* Task goal:
Go through the data below and copy each line that includes "NƯỚC".

Items from a dataset

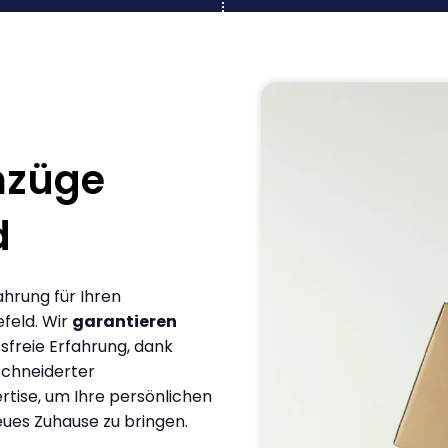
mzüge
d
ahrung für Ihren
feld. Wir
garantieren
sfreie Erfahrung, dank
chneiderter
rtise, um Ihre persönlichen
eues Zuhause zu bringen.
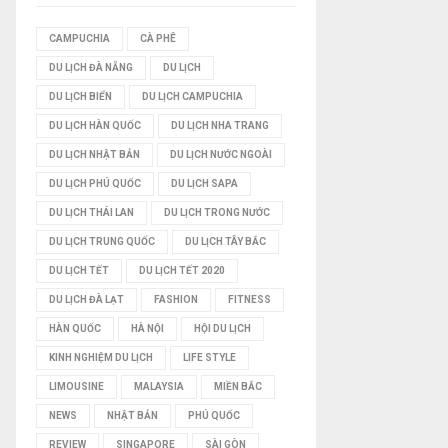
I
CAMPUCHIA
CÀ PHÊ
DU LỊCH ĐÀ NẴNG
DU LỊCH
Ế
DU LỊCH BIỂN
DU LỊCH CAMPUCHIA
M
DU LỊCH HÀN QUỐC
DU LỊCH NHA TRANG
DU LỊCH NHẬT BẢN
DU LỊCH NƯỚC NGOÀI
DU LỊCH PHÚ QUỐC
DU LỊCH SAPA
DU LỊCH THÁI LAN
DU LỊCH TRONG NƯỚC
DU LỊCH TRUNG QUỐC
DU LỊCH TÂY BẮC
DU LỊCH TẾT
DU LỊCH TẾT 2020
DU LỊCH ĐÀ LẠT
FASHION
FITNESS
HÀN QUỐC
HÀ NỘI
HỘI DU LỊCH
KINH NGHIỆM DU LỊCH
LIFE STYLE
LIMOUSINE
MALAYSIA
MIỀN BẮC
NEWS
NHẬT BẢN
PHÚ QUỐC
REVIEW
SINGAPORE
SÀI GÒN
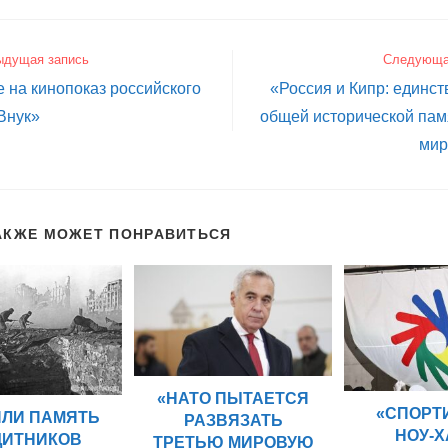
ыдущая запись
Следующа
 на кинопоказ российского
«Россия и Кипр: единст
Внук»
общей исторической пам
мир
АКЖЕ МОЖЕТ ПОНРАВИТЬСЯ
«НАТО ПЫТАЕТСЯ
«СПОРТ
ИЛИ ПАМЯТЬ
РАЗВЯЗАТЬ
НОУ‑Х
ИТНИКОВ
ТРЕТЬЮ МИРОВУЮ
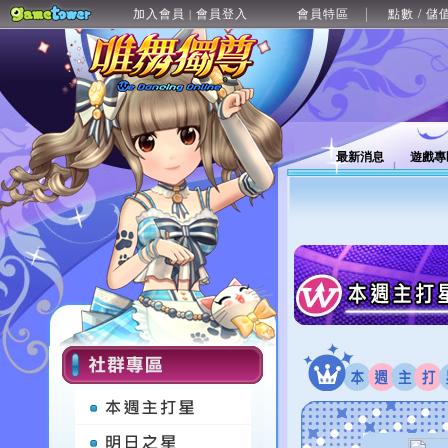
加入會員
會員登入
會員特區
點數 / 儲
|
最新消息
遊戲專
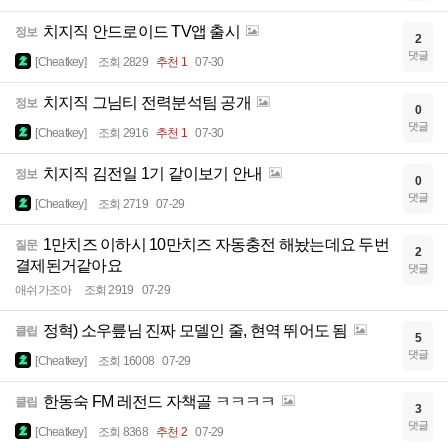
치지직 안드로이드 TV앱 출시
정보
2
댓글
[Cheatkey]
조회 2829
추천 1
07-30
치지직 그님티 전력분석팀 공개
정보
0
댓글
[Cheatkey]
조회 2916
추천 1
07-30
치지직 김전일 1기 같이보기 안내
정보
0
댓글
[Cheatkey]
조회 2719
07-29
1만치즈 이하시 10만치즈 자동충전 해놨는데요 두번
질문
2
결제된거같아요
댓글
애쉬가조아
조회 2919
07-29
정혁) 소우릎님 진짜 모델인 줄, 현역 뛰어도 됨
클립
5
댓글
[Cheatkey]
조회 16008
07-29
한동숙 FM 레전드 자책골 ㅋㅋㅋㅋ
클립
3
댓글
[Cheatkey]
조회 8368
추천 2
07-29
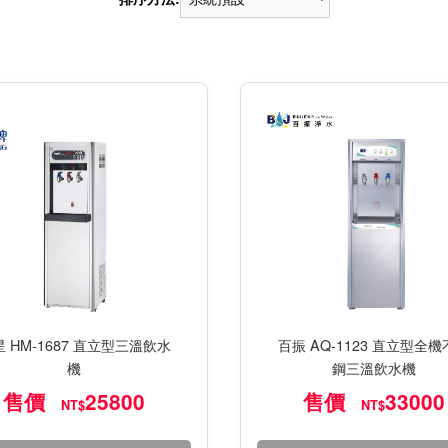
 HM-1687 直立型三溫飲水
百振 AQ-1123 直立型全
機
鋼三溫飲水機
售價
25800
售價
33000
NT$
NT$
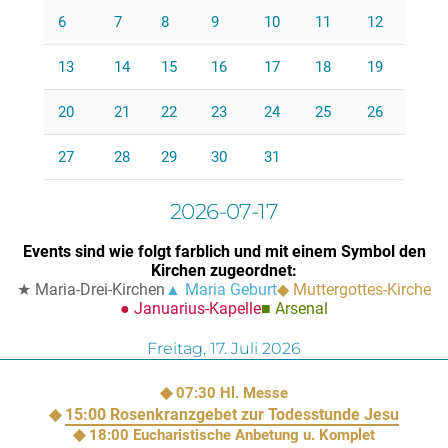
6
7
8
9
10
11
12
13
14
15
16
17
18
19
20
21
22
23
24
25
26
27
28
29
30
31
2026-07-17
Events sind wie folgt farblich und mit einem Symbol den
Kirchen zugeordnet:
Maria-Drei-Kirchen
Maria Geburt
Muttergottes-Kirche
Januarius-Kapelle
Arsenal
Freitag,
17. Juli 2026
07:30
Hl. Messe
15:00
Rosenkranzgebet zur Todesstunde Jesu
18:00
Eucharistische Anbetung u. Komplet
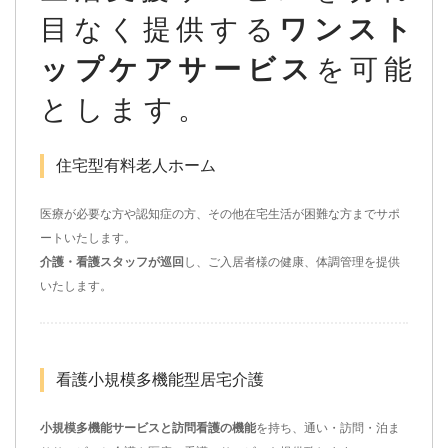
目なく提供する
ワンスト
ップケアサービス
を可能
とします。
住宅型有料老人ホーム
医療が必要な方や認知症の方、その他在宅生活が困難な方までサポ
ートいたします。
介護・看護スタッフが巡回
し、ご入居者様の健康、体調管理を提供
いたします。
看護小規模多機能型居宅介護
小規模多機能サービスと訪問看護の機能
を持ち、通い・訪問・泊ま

* Response to this exercise:
DU LỊCH NƯỚC NGOÀI
DU LỊCH TRONG NƯỚC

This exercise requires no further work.